品目を増やすことで過剰栄養摂取になったり、品目を数えるのが現実的ではないという理由から削除されている。
そもそもなぜ30品目なのか。
同種の食品に偏ることなく、少なくとも30種類の食品を料理の素材とすることが適切であろうという考えに基づくものらしい。
データも例も示さずにそこだけ拾い上げて「これくらいがいいのかな?」程度のぼんやりした印象は否めない。
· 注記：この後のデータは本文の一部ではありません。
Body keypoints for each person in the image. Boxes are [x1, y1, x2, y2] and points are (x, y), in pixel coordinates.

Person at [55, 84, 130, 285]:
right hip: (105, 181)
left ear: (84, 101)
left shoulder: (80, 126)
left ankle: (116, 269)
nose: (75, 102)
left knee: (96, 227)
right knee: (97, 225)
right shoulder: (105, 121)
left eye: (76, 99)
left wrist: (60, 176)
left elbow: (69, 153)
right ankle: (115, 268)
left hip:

毎日続けられそう、少しやれば先が見えそうな目標ならまだしも「1日に30品目」は異次元だ。
なぜ2016年に上梓された土井善晴著『一汁一菜』が支持されるのか。食事への過度な目標、義務、強制は、どうしてよいかわからなくなる。自分の基本があれば、追い詰められることなく数字に踊らされない。ごちそうは毎日必要ないし、数えて楽しいのは持続性が低いように思う。
台風一過、突然そんな思いが脳内を風速10cmくらい吹き荒れたので、マイデータを記録したくなった。
「1日に何品目食べているのか」
同食材は1回のみ、調味料はノーカウント。
6/3 朝食 折りたたみサンド


事故報告:手前の塩麹ささみがひと切れ転げました。
食パン、チーズ、鶏ささみ
紫玉ねぎ、にんじん、いんげん
6/3 昼食 おにぎり2種

①米、大根葉、アミエビ
②米、あさり、ひじき、にんじん、油揚げ
6/3 夕食 3品

すり身と豆腐を混ぜ合わせて団子
魚(エソすり身)、絹ごし豆腐、あおさ
わかめ、小ねぎ

蒸したかぼちゃがあったから
かぼちゃ、
鶏ささみ、大葉

蒸し暑い日は、酸味で疑似さわやかを呼ぶ。
米、たまご、カニカマ、きゅうり、いんげん
白ごま、のり
大体20品目ちょっと。やっぱりものぐさは数えるのが面倒くさい。
たまたま今日は下処理済み野菜があったので、なんとなく作れていつもよりは料理している感が出ているが、特に感慨はない。
毎日料理している身としては、自分が継続できる基本(土井氏は“型”と表現)があれば、口に入るものが作れるのではないだろうか。
きっちり数えることの不毛を実感した。
20品目ちょっとなど、「数えるの、やっぱり面倒くさい」
下処理済み野菜効果で、やや頑張った日でさえ重複品目を除けば、30品目なんて遠いゴールテープで神業ではないか。